- _Your assignment_: In the entries that follow, find the line containing "right hip: (29, 424)"; from there, copy every line exactly through the line containing "left elbow: (120, 358)".

Start of Data in this exercise

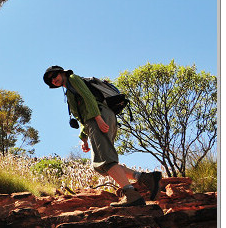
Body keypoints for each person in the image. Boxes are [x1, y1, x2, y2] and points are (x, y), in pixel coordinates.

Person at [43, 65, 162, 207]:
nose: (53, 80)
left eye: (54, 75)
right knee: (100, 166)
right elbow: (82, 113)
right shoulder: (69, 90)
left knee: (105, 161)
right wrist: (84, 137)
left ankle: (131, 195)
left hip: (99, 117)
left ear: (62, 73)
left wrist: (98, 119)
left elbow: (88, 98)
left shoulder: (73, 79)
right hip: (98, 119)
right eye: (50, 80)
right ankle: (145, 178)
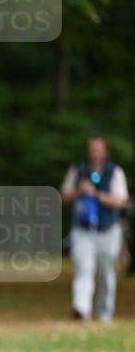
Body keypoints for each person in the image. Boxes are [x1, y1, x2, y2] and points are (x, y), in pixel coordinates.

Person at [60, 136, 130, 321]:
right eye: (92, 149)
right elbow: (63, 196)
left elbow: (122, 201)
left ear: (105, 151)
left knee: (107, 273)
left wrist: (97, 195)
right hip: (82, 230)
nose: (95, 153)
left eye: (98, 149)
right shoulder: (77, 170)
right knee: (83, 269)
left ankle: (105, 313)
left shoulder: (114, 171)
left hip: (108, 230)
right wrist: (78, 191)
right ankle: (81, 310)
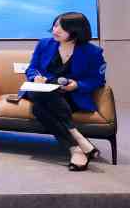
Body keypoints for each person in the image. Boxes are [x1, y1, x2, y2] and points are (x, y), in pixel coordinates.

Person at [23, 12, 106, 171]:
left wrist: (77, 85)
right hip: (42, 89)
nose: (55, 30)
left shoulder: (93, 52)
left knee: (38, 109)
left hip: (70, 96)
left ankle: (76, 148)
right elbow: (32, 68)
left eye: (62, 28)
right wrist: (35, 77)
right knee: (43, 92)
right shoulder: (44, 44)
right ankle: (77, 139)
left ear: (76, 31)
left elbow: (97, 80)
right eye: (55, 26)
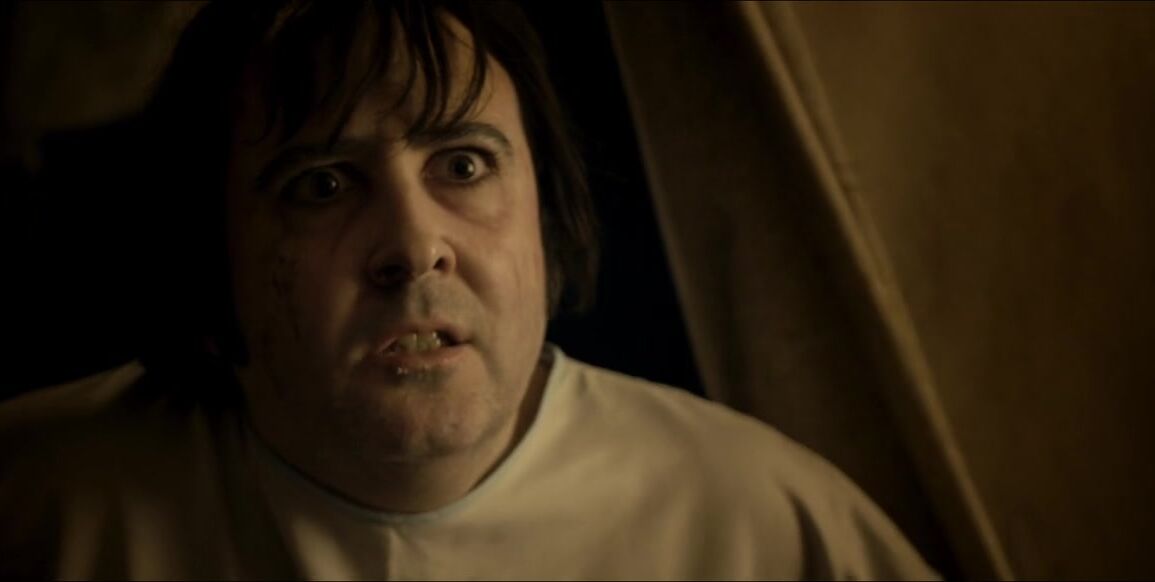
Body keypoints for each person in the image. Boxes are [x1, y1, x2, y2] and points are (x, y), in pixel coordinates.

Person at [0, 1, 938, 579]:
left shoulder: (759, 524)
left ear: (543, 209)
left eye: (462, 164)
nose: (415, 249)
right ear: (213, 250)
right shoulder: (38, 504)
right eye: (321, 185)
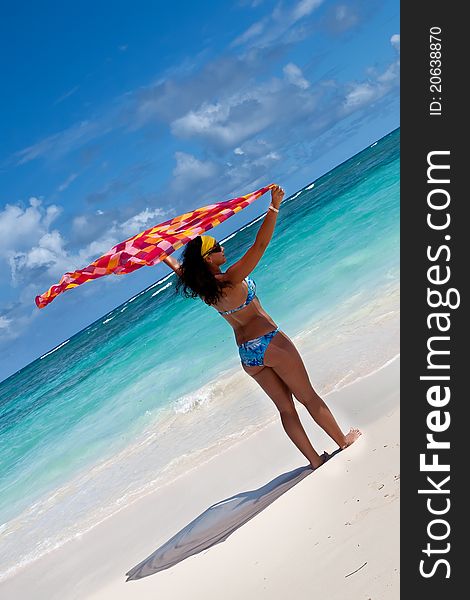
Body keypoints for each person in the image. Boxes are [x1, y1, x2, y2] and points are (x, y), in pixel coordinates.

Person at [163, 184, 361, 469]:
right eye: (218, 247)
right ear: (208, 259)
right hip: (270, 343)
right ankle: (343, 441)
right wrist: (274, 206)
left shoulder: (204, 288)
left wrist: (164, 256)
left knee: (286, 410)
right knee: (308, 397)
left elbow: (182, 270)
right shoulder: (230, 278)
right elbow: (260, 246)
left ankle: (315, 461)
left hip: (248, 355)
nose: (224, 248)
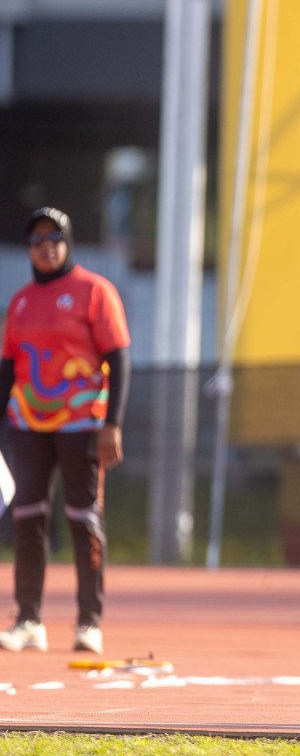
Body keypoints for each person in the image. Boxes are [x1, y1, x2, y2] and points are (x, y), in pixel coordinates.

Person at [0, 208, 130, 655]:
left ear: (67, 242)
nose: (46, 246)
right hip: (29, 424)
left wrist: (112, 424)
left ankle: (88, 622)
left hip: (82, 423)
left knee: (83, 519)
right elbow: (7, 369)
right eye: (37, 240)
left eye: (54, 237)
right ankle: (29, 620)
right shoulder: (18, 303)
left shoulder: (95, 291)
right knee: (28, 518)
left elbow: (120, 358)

End of Data in this exercise
Start of Data in this exercise

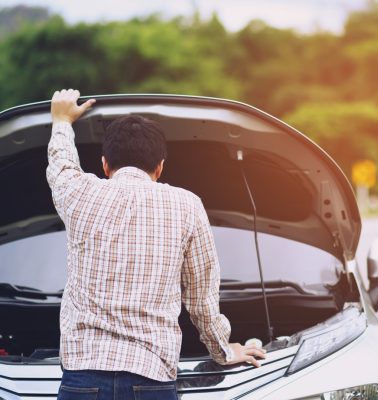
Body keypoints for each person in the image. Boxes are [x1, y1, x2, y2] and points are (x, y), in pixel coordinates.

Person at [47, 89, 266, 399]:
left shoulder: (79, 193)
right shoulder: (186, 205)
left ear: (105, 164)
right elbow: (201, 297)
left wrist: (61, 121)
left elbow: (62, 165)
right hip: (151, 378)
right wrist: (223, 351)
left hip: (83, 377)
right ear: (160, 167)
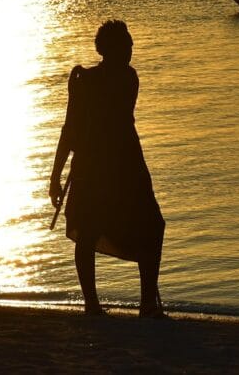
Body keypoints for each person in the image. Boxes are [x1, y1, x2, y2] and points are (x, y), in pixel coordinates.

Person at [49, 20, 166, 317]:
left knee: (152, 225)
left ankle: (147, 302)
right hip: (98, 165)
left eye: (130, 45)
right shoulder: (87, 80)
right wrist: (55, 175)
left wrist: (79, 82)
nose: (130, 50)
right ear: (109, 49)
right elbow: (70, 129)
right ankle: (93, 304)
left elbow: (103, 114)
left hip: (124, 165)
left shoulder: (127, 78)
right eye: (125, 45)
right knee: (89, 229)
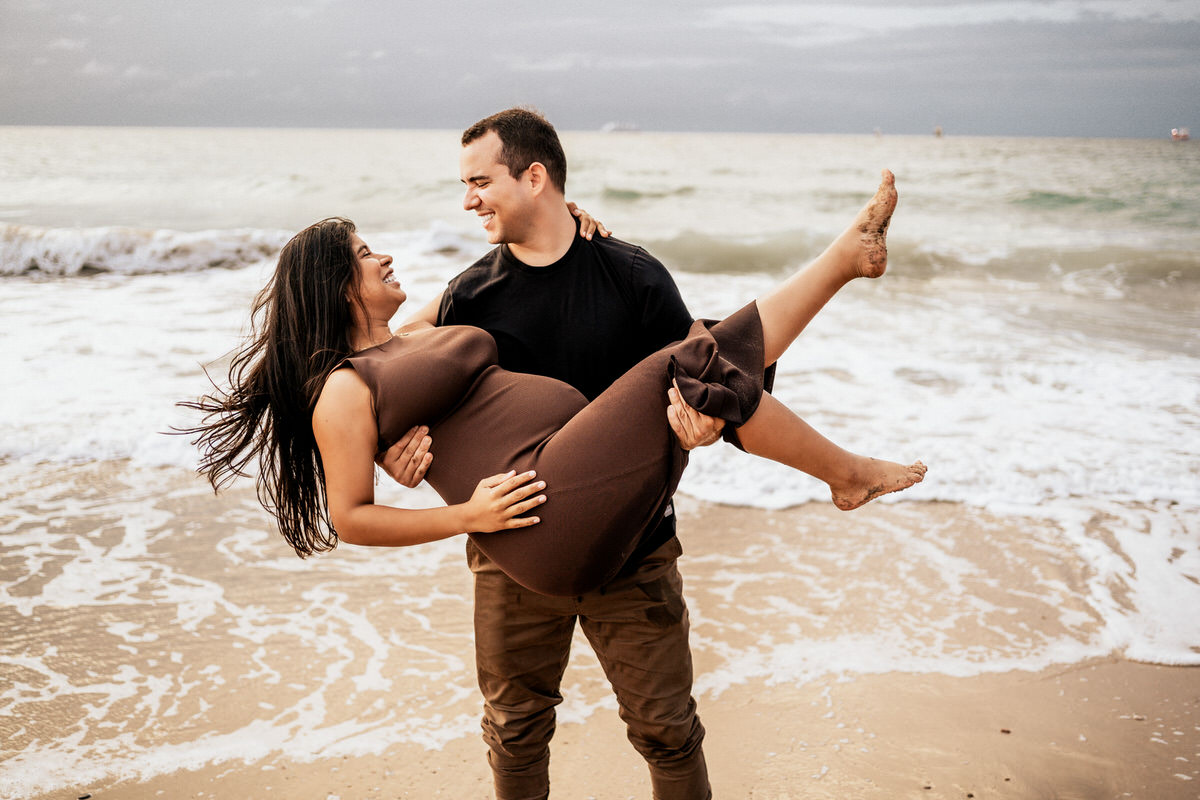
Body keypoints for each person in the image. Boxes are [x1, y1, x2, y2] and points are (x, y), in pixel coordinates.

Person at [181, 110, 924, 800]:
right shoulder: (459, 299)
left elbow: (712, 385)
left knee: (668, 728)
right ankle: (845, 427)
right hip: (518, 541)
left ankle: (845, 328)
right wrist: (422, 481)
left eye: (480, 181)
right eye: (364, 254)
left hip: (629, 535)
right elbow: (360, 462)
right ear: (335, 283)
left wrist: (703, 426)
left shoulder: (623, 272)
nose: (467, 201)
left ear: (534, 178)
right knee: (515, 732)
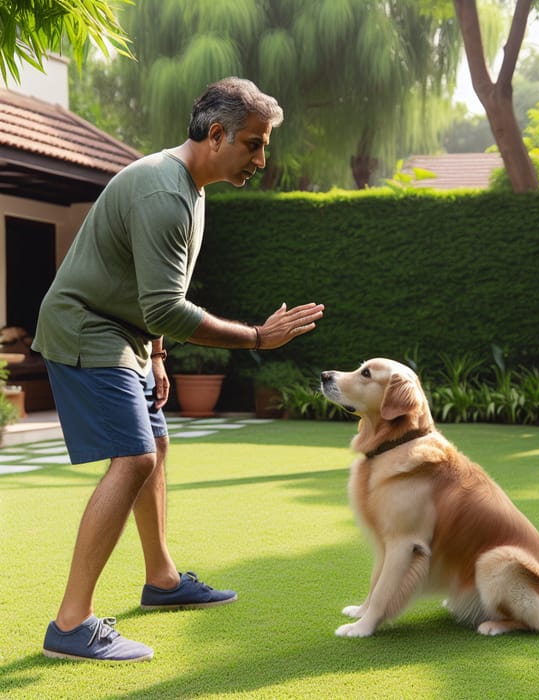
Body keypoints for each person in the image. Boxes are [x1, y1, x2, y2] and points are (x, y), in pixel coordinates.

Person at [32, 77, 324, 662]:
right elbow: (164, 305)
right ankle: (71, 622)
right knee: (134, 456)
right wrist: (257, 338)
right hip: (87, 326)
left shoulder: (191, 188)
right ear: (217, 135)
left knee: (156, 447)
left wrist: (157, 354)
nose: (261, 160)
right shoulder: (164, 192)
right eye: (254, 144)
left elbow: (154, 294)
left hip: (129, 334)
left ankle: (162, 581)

End of Data in this exercise

- _Response for this exercise_:
right hip: (29, 424)
left wrist: (112, 424)
left ankle: (88, 622)
left hip: (82, 423)
left knee: (83, 519)
right elbow: (7, 369)
right eye: (37, 240)
left eye: (54, 237)
right ankle: (29, 620)
right shoulder: (18, 303)
left shoulder: (95, 291)
right knee: (28, 518)
left elbow: (120, 358)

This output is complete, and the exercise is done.